Input data —
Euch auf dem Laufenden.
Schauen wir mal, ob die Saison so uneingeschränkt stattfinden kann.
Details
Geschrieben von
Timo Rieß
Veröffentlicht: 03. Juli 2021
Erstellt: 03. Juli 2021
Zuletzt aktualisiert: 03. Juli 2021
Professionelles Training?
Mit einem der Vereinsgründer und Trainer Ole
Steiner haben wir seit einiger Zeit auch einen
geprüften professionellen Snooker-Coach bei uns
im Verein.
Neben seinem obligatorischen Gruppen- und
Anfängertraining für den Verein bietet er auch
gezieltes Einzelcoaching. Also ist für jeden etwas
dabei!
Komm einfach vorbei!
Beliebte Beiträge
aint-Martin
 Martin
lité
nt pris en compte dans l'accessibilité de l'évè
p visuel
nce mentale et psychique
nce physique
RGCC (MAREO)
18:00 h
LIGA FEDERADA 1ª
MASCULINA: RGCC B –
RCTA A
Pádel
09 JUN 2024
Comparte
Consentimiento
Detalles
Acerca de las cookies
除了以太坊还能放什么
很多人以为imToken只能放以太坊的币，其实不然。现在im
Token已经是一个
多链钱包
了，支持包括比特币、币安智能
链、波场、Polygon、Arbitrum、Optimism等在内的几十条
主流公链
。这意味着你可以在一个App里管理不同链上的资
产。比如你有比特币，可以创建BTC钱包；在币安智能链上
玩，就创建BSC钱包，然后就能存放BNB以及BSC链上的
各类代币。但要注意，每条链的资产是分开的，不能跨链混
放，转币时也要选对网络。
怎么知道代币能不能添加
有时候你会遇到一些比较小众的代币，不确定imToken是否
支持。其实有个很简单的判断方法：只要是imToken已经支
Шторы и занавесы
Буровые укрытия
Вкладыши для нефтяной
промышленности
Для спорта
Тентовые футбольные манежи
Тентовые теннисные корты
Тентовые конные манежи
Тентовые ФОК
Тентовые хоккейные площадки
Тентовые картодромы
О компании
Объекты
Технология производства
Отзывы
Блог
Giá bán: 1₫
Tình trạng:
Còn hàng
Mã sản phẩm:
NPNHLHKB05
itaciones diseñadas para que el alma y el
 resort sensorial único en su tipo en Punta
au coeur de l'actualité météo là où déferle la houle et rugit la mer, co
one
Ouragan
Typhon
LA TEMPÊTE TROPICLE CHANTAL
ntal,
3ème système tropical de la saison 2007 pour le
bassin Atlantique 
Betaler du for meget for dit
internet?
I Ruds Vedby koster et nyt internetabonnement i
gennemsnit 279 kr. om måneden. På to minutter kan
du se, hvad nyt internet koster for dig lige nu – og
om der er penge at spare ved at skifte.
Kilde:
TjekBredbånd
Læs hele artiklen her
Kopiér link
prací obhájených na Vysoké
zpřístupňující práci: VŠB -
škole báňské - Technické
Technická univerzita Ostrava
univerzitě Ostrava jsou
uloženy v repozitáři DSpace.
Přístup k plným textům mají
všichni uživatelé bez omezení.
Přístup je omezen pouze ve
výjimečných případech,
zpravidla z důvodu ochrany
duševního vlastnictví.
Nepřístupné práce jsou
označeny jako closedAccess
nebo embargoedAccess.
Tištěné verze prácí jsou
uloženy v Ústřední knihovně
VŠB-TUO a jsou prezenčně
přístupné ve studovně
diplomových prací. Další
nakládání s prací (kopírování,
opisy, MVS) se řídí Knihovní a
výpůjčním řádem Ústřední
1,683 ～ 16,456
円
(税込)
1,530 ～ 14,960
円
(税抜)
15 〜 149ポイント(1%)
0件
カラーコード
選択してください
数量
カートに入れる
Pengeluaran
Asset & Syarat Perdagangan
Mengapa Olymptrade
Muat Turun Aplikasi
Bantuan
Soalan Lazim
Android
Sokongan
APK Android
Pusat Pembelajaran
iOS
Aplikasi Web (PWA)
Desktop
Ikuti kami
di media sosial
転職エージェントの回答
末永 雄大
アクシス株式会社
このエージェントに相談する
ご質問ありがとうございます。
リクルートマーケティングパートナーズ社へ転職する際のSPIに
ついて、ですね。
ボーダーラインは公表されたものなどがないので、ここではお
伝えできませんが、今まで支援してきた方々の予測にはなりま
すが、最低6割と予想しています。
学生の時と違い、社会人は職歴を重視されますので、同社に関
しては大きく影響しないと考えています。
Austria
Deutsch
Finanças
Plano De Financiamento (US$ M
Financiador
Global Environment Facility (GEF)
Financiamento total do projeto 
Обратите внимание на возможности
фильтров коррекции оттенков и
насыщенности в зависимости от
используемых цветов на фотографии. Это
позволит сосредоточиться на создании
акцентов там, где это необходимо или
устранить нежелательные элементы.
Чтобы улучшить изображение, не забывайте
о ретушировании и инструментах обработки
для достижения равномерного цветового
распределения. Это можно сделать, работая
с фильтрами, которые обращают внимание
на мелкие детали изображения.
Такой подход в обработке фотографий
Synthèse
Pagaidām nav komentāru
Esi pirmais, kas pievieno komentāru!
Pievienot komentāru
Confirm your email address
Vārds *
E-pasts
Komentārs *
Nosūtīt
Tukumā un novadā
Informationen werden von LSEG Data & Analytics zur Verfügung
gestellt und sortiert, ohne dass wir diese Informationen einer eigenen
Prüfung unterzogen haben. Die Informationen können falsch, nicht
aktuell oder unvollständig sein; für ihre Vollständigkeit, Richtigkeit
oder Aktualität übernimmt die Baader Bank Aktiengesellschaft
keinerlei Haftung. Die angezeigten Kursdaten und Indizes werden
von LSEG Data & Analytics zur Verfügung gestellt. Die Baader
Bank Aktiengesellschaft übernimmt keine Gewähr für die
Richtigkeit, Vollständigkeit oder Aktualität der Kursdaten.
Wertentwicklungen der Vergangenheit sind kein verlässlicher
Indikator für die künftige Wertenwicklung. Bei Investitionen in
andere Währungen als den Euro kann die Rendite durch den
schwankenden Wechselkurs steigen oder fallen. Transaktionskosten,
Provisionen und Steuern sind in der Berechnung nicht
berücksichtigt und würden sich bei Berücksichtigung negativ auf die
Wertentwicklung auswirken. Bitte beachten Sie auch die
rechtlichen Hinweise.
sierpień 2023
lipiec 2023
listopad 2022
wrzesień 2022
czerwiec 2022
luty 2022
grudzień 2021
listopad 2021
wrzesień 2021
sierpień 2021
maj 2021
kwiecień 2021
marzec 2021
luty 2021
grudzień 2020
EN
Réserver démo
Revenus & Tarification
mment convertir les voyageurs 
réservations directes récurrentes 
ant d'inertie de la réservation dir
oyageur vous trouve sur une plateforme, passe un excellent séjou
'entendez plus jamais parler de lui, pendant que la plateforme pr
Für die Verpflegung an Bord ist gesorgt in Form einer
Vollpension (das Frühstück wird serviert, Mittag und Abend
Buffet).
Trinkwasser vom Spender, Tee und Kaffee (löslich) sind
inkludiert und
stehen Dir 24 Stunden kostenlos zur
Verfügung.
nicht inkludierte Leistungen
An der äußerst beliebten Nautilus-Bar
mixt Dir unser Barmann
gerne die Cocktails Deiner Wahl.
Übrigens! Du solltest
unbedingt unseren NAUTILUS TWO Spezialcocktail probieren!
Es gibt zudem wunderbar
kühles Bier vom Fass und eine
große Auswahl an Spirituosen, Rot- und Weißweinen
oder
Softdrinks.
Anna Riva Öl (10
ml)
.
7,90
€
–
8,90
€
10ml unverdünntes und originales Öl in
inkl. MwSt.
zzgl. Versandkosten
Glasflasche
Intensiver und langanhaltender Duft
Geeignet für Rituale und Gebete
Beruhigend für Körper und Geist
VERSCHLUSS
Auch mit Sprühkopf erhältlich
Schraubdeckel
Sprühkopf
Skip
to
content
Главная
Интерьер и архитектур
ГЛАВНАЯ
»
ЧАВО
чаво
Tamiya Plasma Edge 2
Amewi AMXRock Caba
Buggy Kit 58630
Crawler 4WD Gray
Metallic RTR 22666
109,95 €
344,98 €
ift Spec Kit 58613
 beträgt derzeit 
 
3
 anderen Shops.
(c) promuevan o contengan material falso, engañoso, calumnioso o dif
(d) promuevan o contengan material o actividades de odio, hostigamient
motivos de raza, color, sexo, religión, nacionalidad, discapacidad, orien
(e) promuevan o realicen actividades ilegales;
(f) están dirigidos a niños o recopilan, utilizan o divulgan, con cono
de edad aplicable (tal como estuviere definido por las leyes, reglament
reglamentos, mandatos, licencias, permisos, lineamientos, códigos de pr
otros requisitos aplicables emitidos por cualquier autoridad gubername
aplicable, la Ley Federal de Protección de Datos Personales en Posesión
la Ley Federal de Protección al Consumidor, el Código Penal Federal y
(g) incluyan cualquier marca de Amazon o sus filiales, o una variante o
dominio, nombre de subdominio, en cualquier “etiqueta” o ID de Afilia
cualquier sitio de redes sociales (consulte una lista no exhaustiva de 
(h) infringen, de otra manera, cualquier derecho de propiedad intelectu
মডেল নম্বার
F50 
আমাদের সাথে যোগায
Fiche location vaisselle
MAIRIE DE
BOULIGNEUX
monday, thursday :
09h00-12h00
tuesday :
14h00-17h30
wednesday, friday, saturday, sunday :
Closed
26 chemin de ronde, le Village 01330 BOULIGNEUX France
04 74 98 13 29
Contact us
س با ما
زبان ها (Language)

Goal of the exercise — Each line containing the word "uloženy" needs to be copied from the data above.

Expected answer —
uloženy v repozitáři DSpace.
uloženy v Ústřední knihovně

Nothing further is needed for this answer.